Plusieurs éléments vont jouer sur la vitesse de propagation du virus dans ce système de villes connectées par des liaisons aériennes : le nombre de voyageurs et la fréquence des départs et arrivées bien sûr, mais également la taille et les situations épidémiques des différentes villes par exemple. De manière plus inattendue peut-être, la structure du réseau aérien et la position dans le réseau des villes atteintes par le virus sont également des points cruciaux.

Ainsi, tant que le virus restera cantonné à la périphérie du réseau (les noeuds faiblement connectés au réseau, comme les aéroports régionaux par exemple), la propagation du virus s’effectuera lentement. En revanche, une fois touchés, les hubs (c’est à dire les noeuds connectés à un grand nombre d’autres noeuds, comme les grands aéroports internationaux par exemple) vont accélérer considérablement la propagation du virus -et ce d’autant plus qu’ils occupent une position centrale dans le réseau-, lui permettant de franchir de grandes distances et au final d’atteindre l’ensemble des noeuds du réseau. Une fois lancée, la dynamique est impossible à arrêter, d’où la nécessité de fermer en priorité les hubs, mais également les itinéraires alternatifs, afin d’éviter des reports de trafic sur des liaisons secondaires.

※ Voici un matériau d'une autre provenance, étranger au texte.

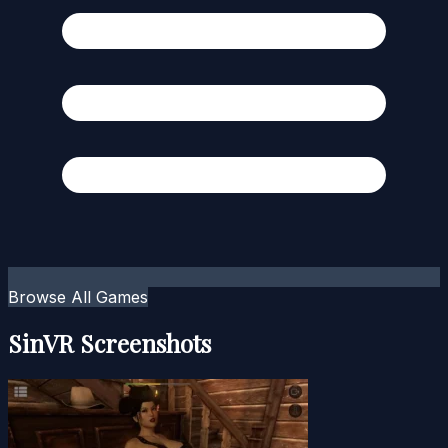
Browse All Games
SinVR Screenshots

La décision de couper les liaisons aériennes a un coût économique et politique considérable. Toutefois, si cette décision est prise dès le début de l’épidémie, en ciblant les aéroports les plus à même de favoriser la diffusion du virus à partir du premier foyer découvert et si elle est couplée à d’autres mesures, alors elle peut éventuellement jouer un certain rôle dans la maîtrise de la propagation du virus au sein d’une partie bien circonscrite du réseau aérien.

A l’échelle du réseau aérien mondial, bloquer la propagation d’une maladie aussi contagieuse que la COVID-19 aurait sans douté nécessité la mise en place de mesures beaucoup plus radicales : l’arrêt de la totalité des vols dès le début de l’épidémie. L’avenir nous dira si le jeu en valait la chandelle.

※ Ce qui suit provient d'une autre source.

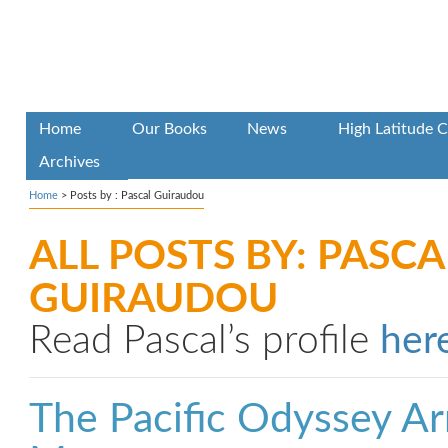
Home
Our Books
News
High Latitude C
Archives
Home
> Posts by : Pascal Guiraudou
ALL POSTS BY: PASCA
GUIRAUDOU
Read Pascal’s profile
her
The Pacific Odyssey Arr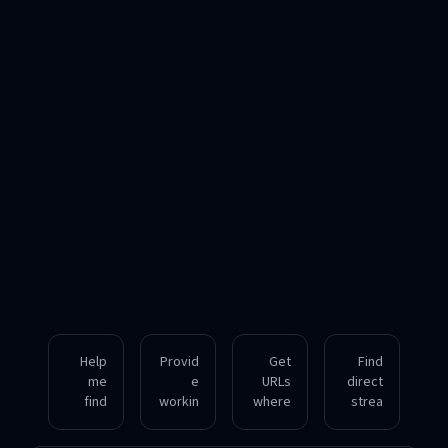
Help
Provid
Get
Find
me
e
URLs
direct
find
workin
where
strea
acces
g
I can
ming
sible
downl
listen
links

C’est aussi simple que ça.

Rappel : les modèles développés sur ce site sont des modèles pédagogiques, bien plus simples que les modèles construits et mis en oeuvre par d’autres équipes scientifiques travaillant sur la COVID-19. Ils ne se substituent pas à ces modèles de référence et ne peuvent pas être utilisés à leur place pour mener des expertises, diagnostics ou pronostics. Notre objectif est de contribuer à la création, au sein de la population, d’une meilleure connaissance des moteurs de cette épidémie qui nous concerne toutes et tous.